- Developer: LucasArts
- Publisher: JVC Musical Industries
- Platform: Super NES
- Release: NA: October 1995; PAL: 1995;
- Genre: Action
- Mode: Single player

= Big Sky Trooper =

1995 video game

Big Sky Trooper is a sci-fi action game produced by JVC Musical Industries and LucasArts for the Super NES in October 1995. The game runs on the Zombies Ate My Neighbors engine.

==Gameplay==
At the start of the game, the player chooses an avatar, male or female. The evil Space Slug forces, led by the Sultan of Slime, have launched a sudden attack on humanity, quickly occupying the majority of planets in the galaxy, and forcing the Sidereal Shock Troops to recruit soldiers to counter the threat. After passing three "grueling tests", the player is made a "21-star general" and transported to the E.S.S. Dire Wolf, where they meet the ship's Flexible Interactive Digital Omnicomputer (FIDO, represented by a dog). After this point, the player receives various orders, from rescuing stranded agents on cartoon-like worlds, retrieving upgrade parts for the ship, and repairing machines which help keep the universe running.

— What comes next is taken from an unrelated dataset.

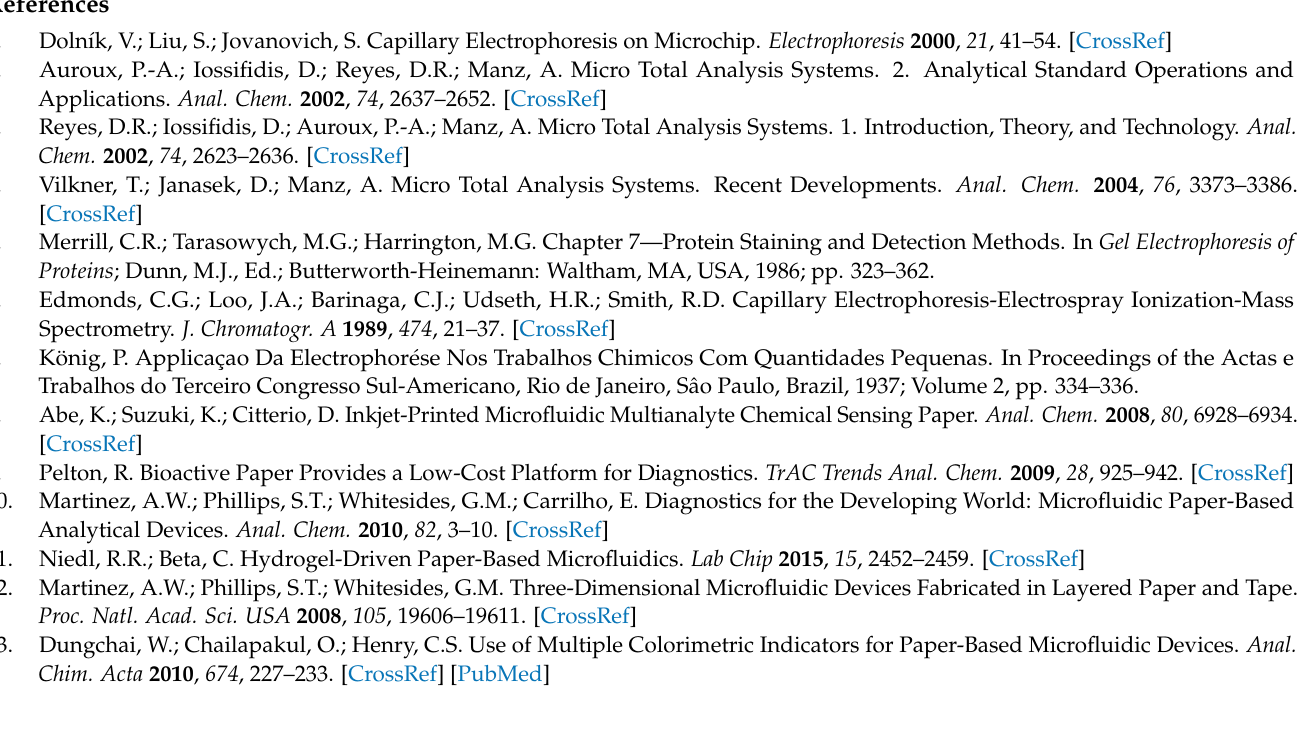
Figure S2: Digital microscopic image showing a section of the chip geometry before and after the transfer to the glass microfiber. Figure S3: Measurement setup of a prototype for future read-out. Figure S4: Microscopic determination of the layer thickness of a carbon paste electrode. Figure S5: Post-staining of single fragment by intercalating dye GelRed after completing fiber elec- trophoresis. Figure S6: Duplicate measurement of DNA samples eluted after fiber-electrophoresis and used as a template for PCR and real-time PCR. Figure S7: Signals of the positive control with 100 ng 910 bp fragment before fiber-electrophoresis (blue) and a negative control with no tem- plate after real-time PCR with SyGreen (orange). Figure S8: HRP detection via TMB addition and verification of migrated DNA through the fiber by staining with GelRed and elution from the same chip. Figure S9: Detection of remaining proteins after fiber-electrophoresis of a Legionella cell lysate. Video S1: Wetting of the glass microfiber chip. Video S2. TMB oxidation by HRP after fiber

The vast majority of the game, however, is spent hunting down and driving the Slugs off different planets. When arriving at an occupied world, the game switches to an overhead view, where the Dire Wolf must shoot down all enemies (beginning with small, weak ships, followed by larger ones later in the game). After this, the player dons a suit of powered armor and descends to the planet's surface to hunt down the Slugs. Once this is finished, any additional tasks (such as speaking to people, opening up passages to the different machines) can be completed, or the player can return to the Dire Wolf and travel to the next planet.

==Reception==
A reviewer for Next Generation, noting the incongruous mix of cutesy graphics and storyline with remarkably complex gameplay and levels, concluded that "What exactly this game's intended audience is supposed to be, we can't figure out, but it deserves at least a small one." He gave it three out of five stars.